City of San Diego planning documents note that the trail was shut down after a slope failure and outline a proposed realignment meant to bring back safe public access along the bluff. Until the ownership and access lines are clarified, the permitting process for that work is effectively stuck in neutral.

Neighbors Push Back On Warning Signs

Locals who use the trail, along with access advocates, say the property owners have already been drawing their own lines with posted notices that they see as more than simple warnings. They argue the signs look like an effort to quietly shrink what the public is allowed to use.

According to The San Diego Union‑Tribune, neighbor Kristin Churchill filed an objection, accusing the owners of taking an overly restrictive view of public access. Another resident, Melinda Merryweather, said that signs were put on the coast walk with no permit from the city.

Attorney Robin Madaffer, who represents the plaintiffs, countered in comments to the paper that the notices are allowed under state law and are intended to put people on notice that they are on the land with permission, not as a matter of right.

How A ‘Paper Street’ Became A Beloved Trail

For decades, Coast Walk has lived a double life. On old maps, it shows up as a “paper street,” laid out for cars in the 1920s. In practice, it has long functioned as a pedestrian route that locals rely on for ocean views and a quick escape from the crowds below.

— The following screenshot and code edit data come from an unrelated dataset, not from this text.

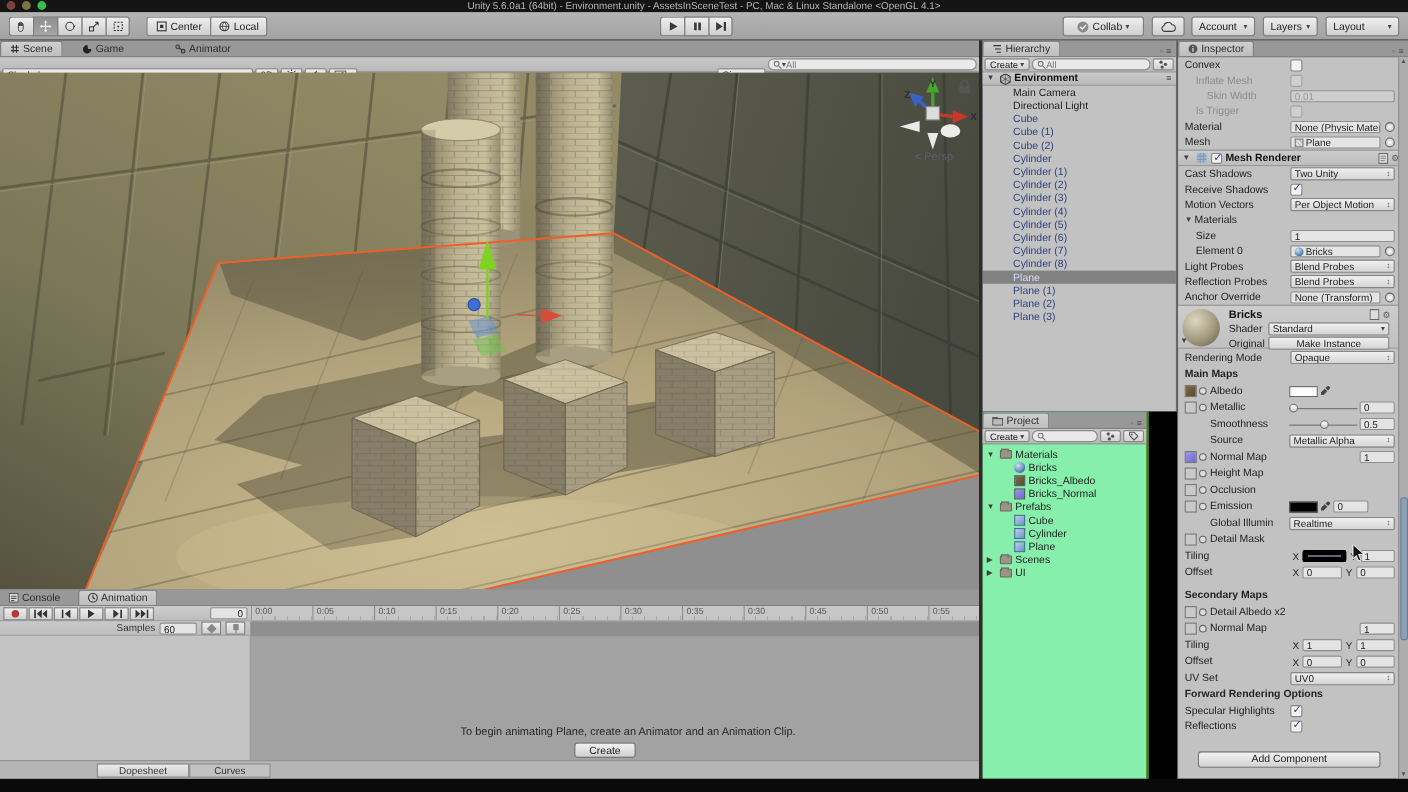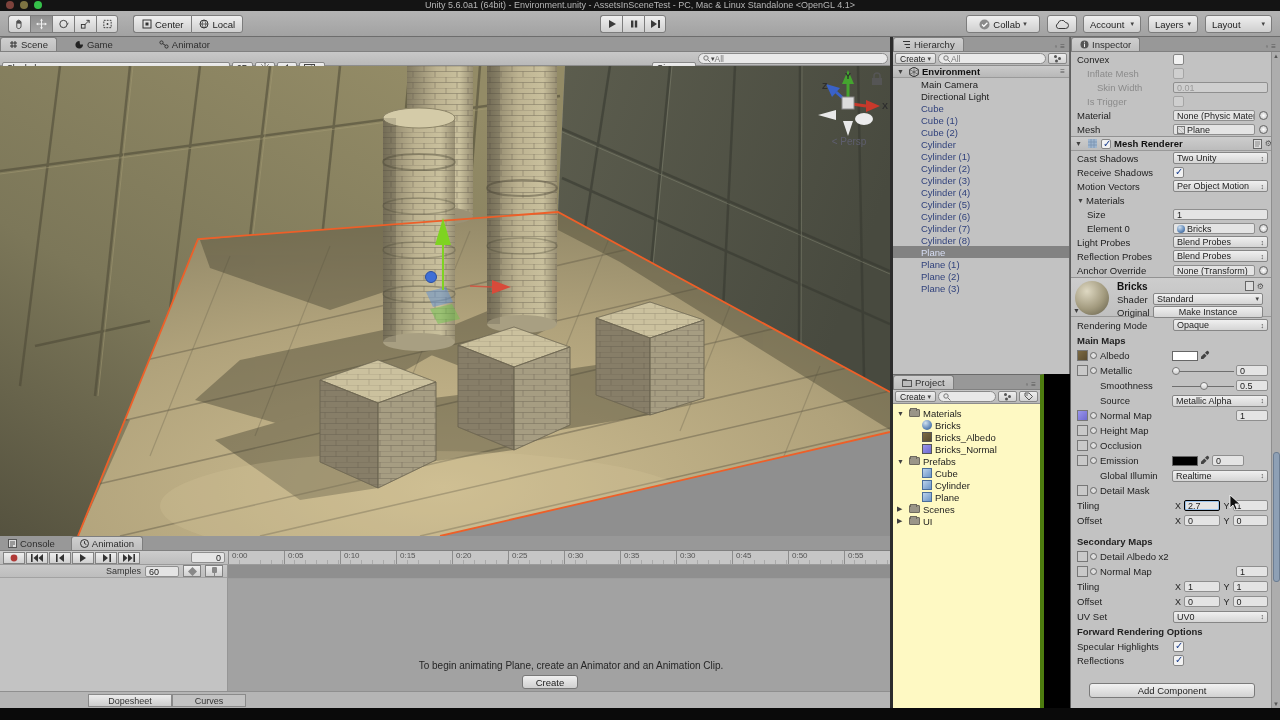--- a/index.html
+++ b/index.html
@@ -29,7 +29,7 @@
   .searchpill{flex:1;height:11px;background:#e9e9e9;border:1px solid #8a8a8a;border-radius:6px;display:flex;align-items:center;font-size:8.5px;color:#777;padding:0 4px;gap:0;}
   
   #hierarchy{left:893px;top:37px;width:177px;height:337px;background:#c2c2c2;border-right:1px solid #6a6a6a;}
-  #project{left:893px;top:374px;width:151px;height:334px;background:#fef9c3;border-top:1px solid #6a6a6a;border-right:4px solid #4d7c0f;}
+  #project{left:893px;top:374px;width:151px;height:334px;background:#86efac;border-top:1px solid #6a6a6a;border-right:2px solid #4d7c0f;}
   .hrow{height:12px;display:flex;align-items:center;font-size:9.5px;color:#1d1d1d;padding-left:28px;gap:3px;white-space:nowrap;}
   .hrow.prefab{color:#31427c;}
   .hrow.selected{background:#828282;color:#d8dff5;}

Friends of Coast Walk Trail and local reporting have chronicled volunteer-driven efforts to keep the route intact, including work on the bridge and shoring up eroded sections. The community sweat equity underscores just how much the neighborhood has claimed the path as its own, even as the legal status of some segments remains up for debate.

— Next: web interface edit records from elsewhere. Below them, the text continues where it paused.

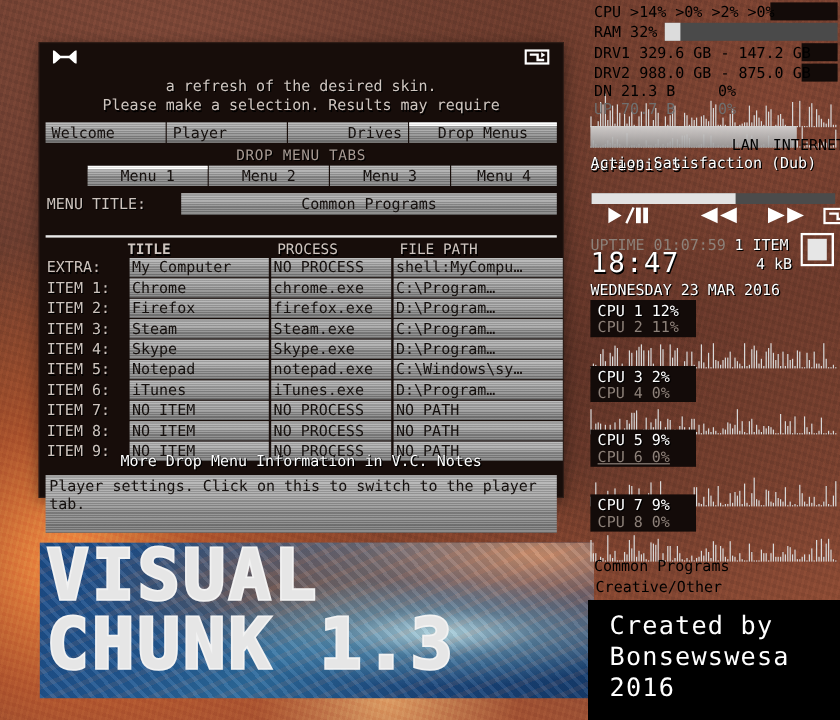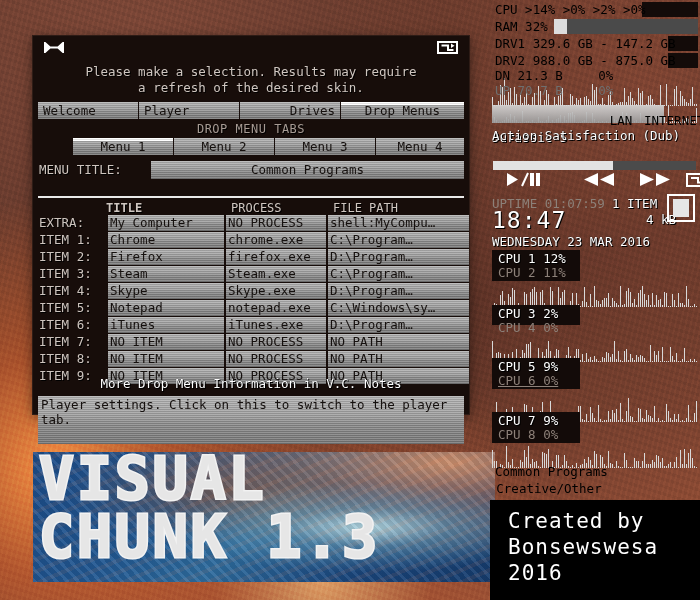--- a/index.html
+++ b/index.html
@@ -204,8 +204,8 @@
   </div>
 
   <div class="subtitle">
+    <div>a refresh of the desired skin.</div>
     <div>Please make a selection. Results may require</div>
-    <div>a refresh of the desired skin.</div>
   </div>
 
   <div class="tabrow">

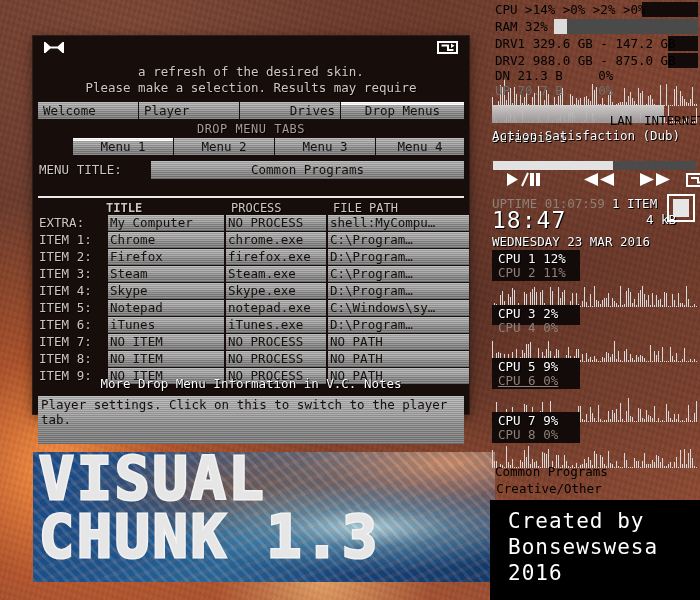--- a/index.html
+++ b/index.html
@@ -620,7 +620,7 @@
   <div class="sb-line lit" style="top:234px;">WEDNESDAY 23 MAR 2016</div>
 
   <div class="sb-line lit" style="left:122px;top:196px;">1 ITEM</div>
-  <div class="sb-line lit" style="left:156px;top:212px;">4 kB</div>
+  <div class="sb-line lit" style="left:140px;top:212px;">4 kB</div>
   <span style="position:absolute;left:177px;top:194px;">
     <svg width="28" height="28" viewBox="0 0 28 28">
         <rect x="1" y="1" width="26" height="26" fill="none" stroke="#fff" stroke-width="2"></rect>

What Comes Next For The Bluff Path

Now that the fight has landed in court, the eventual outcome will likely hinge on historical subdivision maps, whatever easements are recorded on the properties, and how state and local law interpret both permissive signage and long-term public use.

City meeting records show that planners and local trustees have been weighing the slope repair project and related access questions in recent hearings, and a judge’s ruling could reshape who controls different stretches of the paved connector and the bluff trail itself. City of San Diego documents confirm that the Coast Walk project is still an active item on the planning agenda.

However it ends, the case is being watched closely by neighbors who walk the bluffs as part of their daily routine, and by officials responsible for both keeping the coast accessible and making sure people are not strolling too close to unstable cliffs. For now, the sections that have been closed will stay that way while the legal and permitting machinery grinds forward.